** Opening Selected extract block **

# Looking for large s&p shaker kit



## Gixxerjoe04 (Nov 6, 2014)

This is kind of random and maybe the wrong section but i'm in the hunt for salt & pepper shaker kits, but ones where the metal insert piece is around an inch and a half give or take. All of the kit packs I've found are pretty small and wont look good with what the salt and pepper shakers are suppose to look like. Has anyone seen them online anywhere, every place I've searched it's always the small one.


----------



## Wes Murphy (Nov 8, 2014)

Not the size you are looking for. All kits I have seen are all the same size. The crush grind kits have a 2 3/4 hole are the bottom if that's any help.


----------



## Kevin (Nov 8, 2014)

Gixxerjoe04 said:


> This is kind of random and maybe the wrong section but i'm in the hunt for salt & pepper shaker kits, but ones where the metal insert piece is around an inch and a half give or take. All of the kit packs I've found are pretty small and wont look good with what the salt and pepper shakers are suppose to look like. Has anyone seen them online anywhere, every place I've searched it's always the small one.



1" is the biggest I've seen.


----------



## Kevin (Nov 8, 2014)

Wait here's some large screw on types but I think they have others . . . 

Shaker Tops

Reactions: Thank You! 1


----------



## Gixxerjoe04 (Nov 8, 2014)

Hmm, well I don't know the exact size but I found the picture of what I'm wanting to make, figured an inch might be a little too small looking.


----------



## Kevin (Nov 8, 2014)

Those are cool. I bet you can find some. Use the search term 'salt and pepper shaker tops' and there's tons of hits.


----------



## Mike Mills (Nov 8, 2014)

No idea if it would work for you but I would turn the holder like the base of a box to the size you like.
Finish the inside and leave a recess at the bottom to glue a bottom in. Use one of these in the bottom to fill.
Reverse to finish top and drill holes in the top as you desire for salt or pepper.
Stopper/bung..
http://www.packardwoodworks.com/Mer...e=packard&Category_Code=proj-supp-salpep-sals

Reactions: Agree 1


----------



## Sprung (Nov 8, 2014)

** Closing Selected extract block **

#### To do
Print the entire forum thread about large salt and pepper shaker kits word for word. The material that comes next has no connection to the forum thread on salt and pepper shaker kits.

** Opening Stored data block **

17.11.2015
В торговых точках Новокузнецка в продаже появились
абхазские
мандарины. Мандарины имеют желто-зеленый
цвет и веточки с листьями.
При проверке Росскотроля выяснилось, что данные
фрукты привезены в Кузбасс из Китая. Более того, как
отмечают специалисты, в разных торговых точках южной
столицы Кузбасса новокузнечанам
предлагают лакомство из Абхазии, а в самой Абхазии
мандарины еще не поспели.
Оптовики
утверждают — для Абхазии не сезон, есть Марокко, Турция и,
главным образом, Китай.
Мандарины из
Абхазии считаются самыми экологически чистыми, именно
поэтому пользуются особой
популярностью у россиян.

** Closing Stored data block **
** Opening Stored data block **

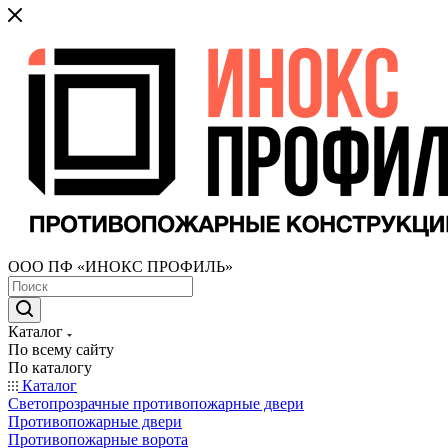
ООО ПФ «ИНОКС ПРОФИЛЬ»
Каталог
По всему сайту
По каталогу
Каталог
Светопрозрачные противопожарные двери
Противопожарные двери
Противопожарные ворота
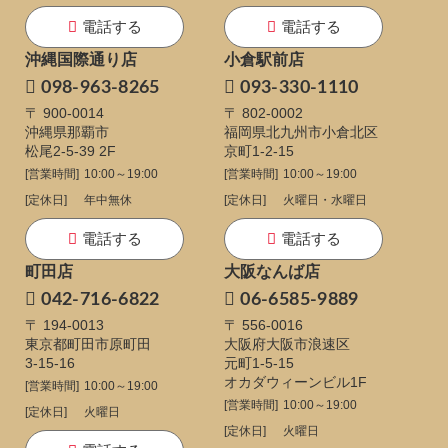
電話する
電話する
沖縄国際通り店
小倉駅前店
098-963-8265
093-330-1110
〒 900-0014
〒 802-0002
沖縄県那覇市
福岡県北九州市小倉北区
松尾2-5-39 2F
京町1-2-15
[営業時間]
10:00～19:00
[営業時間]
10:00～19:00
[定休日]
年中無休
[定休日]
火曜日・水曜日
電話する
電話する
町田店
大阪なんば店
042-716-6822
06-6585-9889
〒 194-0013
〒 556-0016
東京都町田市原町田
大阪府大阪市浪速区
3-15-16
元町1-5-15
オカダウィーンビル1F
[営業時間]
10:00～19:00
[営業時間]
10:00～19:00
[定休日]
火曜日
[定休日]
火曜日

** Closing Stored data block **
** Opening Stored data block **

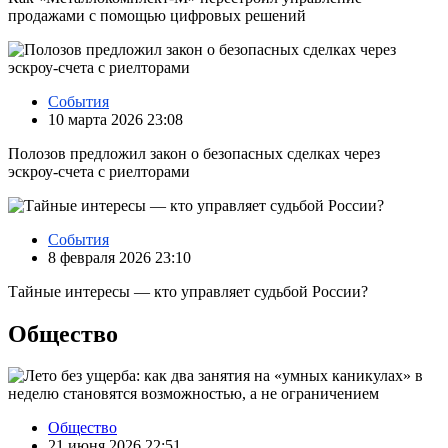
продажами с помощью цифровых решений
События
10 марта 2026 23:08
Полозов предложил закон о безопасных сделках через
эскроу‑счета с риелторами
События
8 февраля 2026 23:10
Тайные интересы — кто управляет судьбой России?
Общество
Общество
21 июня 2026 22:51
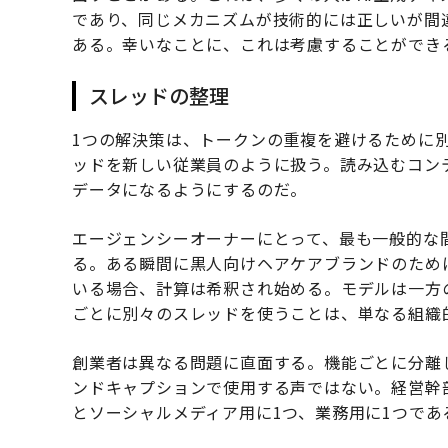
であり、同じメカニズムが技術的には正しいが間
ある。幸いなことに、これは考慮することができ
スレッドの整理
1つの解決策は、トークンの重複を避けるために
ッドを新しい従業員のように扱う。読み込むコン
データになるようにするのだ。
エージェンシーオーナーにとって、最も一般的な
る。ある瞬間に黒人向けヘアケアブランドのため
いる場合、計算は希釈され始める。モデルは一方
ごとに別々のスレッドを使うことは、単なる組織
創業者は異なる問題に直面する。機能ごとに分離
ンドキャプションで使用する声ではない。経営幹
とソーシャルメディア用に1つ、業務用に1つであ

** Closing Stored data block **

#### The completed task
# Looking for large s&p shaker kit



## Gixxerjoe04 (Nov 6, 2014)

This is kind of random and maybe the wrong section but i'm in the hunt for salt & pepper shaker kits, but ones where the metal insert piece is around an inch and a half give or take. All of the kit packs I've found are pretty small and wont look good with what the salt and pepper shakers are suppose to look like. Has anyone seen them online anywhere, every place I've searched it's always the small one.


----------



## Wes Murphy (Nov 8, 2014)

Not the size you are looking for. All kits I have seen are all the same size. The crush grind kits have a 2 3/4 hole are the bottom if that's any help.


----------



## Kevin (Nov 8, 2014)

Gixxerjoe04 said:


> This is kind of random and maybe the wrong section but i'm in the hunt for salt & pepper shaker kits, but ones where the metal insert piece is around an inch and a half give or take. All of the kit packs I've found are pretty small and wont look good with what the salt and pepper shakers are suppose to look like. Has anyone seen them online anywhere, every place I've searched it's always the small one.



1" is the biggest I've seen.


----------



## Kevin (Nov 8, 2014)

Wait here's some large screw on types but I think they have others . . . 

Shaker Tops

Reactions: Thank You! 1


----------



## Gixxerjoe04 (Nov 8, 2014)

Hmm, well I don't know the exact size but I found the picture of what I'm wanting to make, figured an inch might be a little too small looking.


----------



## Kevin (Nov 8, 2014)

Those are cool. I bet you can find some. Use the search term 'salt and pepper shaker tops' and there's tons of hits.


----------



## Mike Mills (Nov 8, 2014)

No idea if it would work for you but I would turn the holder like the base of a box to the size you like.
Finish the inside and leave a recess at the bottom to glue a bottom in. Use one of these in the bottom to fill.
Reverse to finish top and drill holes in the top as you desire for salt or pepper.
Stopper/bung..
http://www.packardwoodworks.com/Mer...e=packard&Category_Code=proj-supp-salpep-sals

Reactions: Agree 1


----------



## Sprung (Nov 8, 2014)